Senator Clinton's Roe v. Wade speech

Hillary Clinton said some really sensible things yesterday, quoted in today's New York Times. She talked about finding common ground between liberals who favor the legality of abortion and conservatives who don't. And she's 100% right -- there are some things that all reasonable parties to the debate should agree on:
She called on abortion rights advocates and anti-abortion campaigners to form a broad alliance to support sexual education - including abstinence counseling - family planning, and morning-after emergency contraception for victims of sexual assault as ways to reduce unintended pregnancies. "We can all recognize that abortion in many ways represents a sad, even tragic choice to many, many women," Mrs. Clinton told the annual conference of the Family Planning Advocates of New York State. "The fact is that the best way to reduce the number of abortions is to reduce the number of unwanted pregnancies in the first place."
This is the sort of obvious common ground that I've been losing faith in politicians to identify. It's recognizing the common decency in political opponents that can lead to actual positive change in the world. But impressively, the Senator faces an uphill battle even though everyone agrees with her, because now on believes she agrees with them. Americans, see, don't like compromise. And that's what they think they're seeing here. Ah, Senator Clinton says something that sort of has to do with abortion, which Christian groups agree with. She's caving to political pressure! She's being criticized on both sides. Here's the Right:
"I think she's trying to adopt a values-oriented language, but it lacks substance, at least if you compare it to her record," said Tony Perkins, president of the Family Research Council in Washington. "If you look at Senator Clinton's voting record on this issue, it's like Planned Parenthood's condoms - it's defective."
And here's the Left:
"I understood what Senator Clinton meant when she said abortion could be a sad and tragic choice, but we see women express relief more than anything else that they have the freedom to choose," said Martha Stahl, director for public relations and marketing for Northern Adirondack Planned Parenthood. "Mrs. Clinton really seemed to be reaching out here."
Both criticisms miss the point; Ms. Stahl, she's not saying anything about limiting abortion rights. Mr. Perkins, she's not claiming to be pro-life. That's *not* a common-ground. She's talking about something else -- something that *is* a common ground. If you think that it's bad when young women end up in unwanted pregnancies, then that's one issue you agree with the Senator on. And maybe if you'll open your eyes, you'll see it's an issue you agree with the people on the other side of the aisle on.

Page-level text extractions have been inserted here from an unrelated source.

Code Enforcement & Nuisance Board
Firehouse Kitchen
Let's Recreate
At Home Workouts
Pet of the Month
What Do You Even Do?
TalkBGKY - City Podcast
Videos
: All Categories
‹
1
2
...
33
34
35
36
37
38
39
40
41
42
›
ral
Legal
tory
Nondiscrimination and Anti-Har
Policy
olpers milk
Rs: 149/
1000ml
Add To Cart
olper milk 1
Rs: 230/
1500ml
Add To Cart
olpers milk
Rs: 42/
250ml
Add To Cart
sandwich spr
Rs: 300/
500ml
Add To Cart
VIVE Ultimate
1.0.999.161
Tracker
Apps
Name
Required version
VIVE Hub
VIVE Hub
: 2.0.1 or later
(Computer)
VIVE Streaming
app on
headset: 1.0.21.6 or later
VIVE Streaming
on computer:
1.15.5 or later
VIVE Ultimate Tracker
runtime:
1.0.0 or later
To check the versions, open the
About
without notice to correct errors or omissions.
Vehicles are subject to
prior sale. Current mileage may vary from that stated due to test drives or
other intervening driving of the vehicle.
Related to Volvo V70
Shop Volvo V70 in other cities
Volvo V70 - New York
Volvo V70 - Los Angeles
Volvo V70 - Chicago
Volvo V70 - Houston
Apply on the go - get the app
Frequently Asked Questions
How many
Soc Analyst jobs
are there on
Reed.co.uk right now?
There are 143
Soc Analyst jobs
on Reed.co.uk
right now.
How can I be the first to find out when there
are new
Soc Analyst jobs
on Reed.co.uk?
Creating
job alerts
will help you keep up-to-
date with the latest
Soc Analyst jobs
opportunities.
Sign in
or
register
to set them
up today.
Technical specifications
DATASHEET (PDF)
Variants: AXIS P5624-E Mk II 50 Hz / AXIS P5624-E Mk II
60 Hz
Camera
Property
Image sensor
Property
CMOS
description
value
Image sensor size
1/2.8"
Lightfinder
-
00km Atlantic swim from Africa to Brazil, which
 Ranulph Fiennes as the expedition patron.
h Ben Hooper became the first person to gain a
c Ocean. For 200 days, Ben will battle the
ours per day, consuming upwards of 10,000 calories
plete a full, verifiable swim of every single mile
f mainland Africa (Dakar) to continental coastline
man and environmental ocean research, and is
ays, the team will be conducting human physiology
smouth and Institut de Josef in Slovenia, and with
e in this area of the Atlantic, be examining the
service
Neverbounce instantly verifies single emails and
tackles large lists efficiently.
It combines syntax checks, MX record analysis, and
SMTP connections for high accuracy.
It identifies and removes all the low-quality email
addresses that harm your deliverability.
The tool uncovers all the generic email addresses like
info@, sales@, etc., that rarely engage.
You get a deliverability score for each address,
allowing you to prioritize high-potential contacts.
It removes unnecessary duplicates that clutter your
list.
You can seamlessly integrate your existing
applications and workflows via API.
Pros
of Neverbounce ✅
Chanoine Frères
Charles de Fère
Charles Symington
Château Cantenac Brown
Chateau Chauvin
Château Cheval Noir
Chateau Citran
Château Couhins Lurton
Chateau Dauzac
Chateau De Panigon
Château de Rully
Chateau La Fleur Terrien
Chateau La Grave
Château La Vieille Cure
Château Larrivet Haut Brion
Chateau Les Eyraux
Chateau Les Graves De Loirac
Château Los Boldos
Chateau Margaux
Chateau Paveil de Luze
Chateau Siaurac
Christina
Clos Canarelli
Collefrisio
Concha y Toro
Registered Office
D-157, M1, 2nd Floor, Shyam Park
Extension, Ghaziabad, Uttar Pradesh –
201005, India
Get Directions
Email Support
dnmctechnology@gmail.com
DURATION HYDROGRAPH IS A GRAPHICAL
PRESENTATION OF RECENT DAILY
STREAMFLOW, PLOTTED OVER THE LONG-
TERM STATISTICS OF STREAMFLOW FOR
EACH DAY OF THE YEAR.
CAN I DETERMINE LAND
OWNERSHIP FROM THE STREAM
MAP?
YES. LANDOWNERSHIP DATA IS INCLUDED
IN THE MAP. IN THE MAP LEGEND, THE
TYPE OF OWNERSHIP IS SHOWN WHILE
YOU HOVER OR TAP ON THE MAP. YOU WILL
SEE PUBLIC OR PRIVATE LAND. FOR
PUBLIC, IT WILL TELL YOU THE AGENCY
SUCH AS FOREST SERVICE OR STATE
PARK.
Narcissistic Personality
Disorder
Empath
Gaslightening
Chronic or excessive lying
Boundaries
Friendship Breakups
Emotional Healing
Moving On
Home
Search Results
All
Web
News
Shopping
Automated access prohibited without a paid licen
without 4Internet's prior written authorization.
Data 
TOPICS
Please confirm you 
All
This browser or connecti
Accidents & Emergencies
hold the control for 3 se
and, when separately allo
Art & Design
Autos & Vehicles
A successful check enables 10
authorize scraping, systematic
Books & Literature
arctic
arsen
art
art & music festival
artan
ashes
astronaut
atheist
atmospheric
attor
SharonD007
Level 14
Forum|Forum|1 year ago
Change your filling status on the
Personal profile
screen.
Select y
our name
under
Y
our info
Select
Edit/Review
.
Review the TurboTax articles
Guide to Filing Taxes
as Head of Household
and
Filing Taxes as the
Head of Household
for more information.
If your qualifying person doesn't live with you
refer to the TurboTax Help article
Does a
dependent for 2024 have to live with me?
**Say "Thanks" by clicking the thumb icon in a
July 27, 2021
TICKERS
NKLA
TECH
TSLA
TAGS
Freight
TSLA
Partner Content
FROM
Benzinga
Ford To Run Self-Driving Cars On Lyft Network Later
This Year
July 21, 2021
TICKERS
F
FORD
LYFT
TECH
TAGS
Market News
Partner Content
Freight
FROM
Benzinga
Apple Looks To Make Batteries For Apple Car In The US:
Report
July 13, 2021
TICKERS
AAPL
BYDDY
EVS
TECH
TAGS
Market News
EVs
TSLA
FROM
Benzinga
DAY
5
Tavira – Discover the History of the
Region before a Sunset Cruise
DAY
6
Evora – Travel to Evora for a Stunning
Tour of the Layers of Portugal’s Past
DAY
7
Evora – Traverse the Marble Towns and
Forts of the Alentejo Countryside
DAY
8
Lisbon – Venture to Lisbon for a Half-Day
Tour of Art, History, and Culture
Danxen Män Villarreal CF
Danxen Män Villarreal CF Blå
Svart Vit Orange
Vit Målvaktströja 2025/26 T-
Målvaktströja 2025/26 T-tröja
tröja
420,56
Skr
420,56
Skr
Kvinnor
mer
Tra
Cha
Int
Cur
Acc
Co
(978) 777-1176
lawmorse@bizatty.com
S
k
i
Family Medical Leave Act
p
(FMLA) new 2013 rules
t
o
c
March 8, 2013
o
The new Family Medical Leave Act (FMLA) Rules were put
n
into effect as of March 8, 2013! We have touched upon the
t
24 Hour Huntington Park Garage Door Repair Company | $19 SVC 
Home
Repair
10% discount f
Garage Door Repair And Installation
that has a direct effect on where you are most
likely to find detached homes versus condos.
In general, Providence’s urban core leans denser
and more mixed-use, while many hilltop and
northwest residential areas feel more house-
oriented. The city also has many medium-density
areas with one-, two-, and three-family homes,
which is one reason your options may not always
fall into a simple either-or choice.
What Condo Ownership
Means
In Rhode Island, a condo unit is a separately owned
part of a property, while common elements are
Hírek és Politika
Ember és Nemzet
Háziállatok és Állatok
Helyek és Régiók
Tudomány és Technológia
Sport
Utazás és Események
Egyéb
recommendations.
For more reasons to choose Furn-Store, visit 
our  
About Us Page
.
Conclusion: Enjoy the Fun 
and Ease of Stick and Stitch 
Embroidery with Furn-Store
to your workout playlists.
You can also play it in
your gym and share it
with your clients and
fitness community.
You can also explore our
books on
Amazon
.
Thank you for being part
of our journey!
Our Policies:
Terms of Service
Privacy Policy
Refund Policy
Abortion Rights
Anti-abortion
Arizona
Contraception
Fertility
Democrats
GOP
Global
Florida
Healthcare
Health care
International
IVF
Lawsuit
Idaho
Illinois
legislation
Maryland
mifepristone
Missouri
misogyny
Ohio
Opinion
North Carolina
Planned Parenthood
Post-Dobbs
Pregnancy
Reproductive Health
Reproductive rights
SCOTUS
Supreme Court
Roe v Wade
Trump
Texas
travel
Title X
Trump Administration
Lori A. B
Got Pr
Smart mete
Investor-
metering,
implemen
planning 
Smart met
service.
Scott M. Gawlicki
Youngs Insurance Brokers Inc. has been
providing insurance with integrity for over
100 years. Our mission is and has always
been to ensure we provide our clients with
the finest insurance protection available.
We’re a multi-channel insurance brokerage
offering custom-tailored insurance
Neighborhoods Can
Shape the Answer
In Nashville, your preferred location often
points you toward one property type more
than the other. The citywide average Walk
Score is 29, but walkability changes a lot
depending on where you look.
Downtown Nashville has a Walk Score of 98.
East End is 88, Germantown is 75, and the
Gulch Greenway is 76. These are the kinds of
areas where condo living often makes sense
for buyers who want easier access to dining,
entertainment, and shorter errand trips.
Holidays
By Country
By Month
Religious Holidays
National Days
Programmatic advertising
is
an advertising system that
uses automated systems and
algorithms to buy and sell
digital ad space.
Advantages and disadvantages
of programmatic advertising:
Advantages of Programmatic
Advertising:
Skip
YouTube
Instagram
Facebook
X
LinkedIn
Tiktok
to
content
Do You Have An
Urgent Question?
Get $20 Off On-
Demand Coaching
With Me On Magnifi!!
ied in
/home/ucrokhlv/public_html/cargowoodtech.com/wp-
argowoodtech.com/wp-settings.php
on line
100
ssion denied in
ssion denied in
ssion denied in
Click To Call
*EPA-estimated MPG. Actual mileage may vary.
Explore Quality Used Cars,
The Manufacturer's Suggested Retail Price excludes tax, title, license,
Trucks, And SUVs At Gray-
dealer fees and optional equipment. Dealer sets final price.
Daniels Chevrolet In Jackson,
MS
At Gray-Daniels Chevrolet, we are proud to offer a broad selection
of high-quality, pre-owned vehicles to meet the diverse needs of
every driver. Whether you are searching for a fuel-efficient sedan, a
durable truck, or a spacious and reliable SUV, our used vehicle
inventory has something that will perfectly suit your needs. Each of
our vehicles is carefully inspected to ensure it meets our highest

  1. Abortion is one of those subjects where people who have any opinion at all tend to feel so strongly about it that any conciliatory language feels threatening to them. If you believe abortion is the mass-marketed murder of tiny helpless babies, then if anyone says anything remotely conciliatory about it, you panic. If you believe anti-abortion laws are the first step towards fascist governmental control of women's rights to their own bodies, then if anyone says anything remotely conciliatory about them, you panic. And once you panic, it's all over for rational discourse.

    Ms. Clinton may be cynically trying to have it both ways (much like Kerry on the Iraq war), but her position is exactly right: focus on eradicating the circumstances that cause women to seek abortion, and everybody wins.


  2. Savannah, I think that's largely right, but I don't think this even counts as being concilliatory about abortion. It's more like she's saying, "yeah, we disagree on abortion, but here's this other really important thing we agree on."

    She recognizes that she's still at odds with pro-life groups. She's just pointing to *one respect* in which they shouldn't be at odds.

    You're quite right about the panicking, of course -- we just need to recognize that people will panick at anything that even REMOTELY SOUNDS LIKE it might be concilliatory, not only at things that are.

  3. Like Jonathan, I don't think Clinton's words are best seen as concilliatory in the ever-heated debate on abortion rights. I think that she is doing something that may seem as though it were sacrificing some of her Party's prime moral tenets, but only as a result of the stark binary polarization of the federal democratic process that we have seen in recent years. It has become an alien - and instinctively distasteful - practice to reach out in the form of non-partisan teamwork. Sen. Clinton knows that the underlying issues of morallity involved in the issue of abortion will not be cleared up or swayed by any prowess of rhetoric or political charm. She is trying to get the debate focus to an issue that can be agreed upon, and thus acted upon.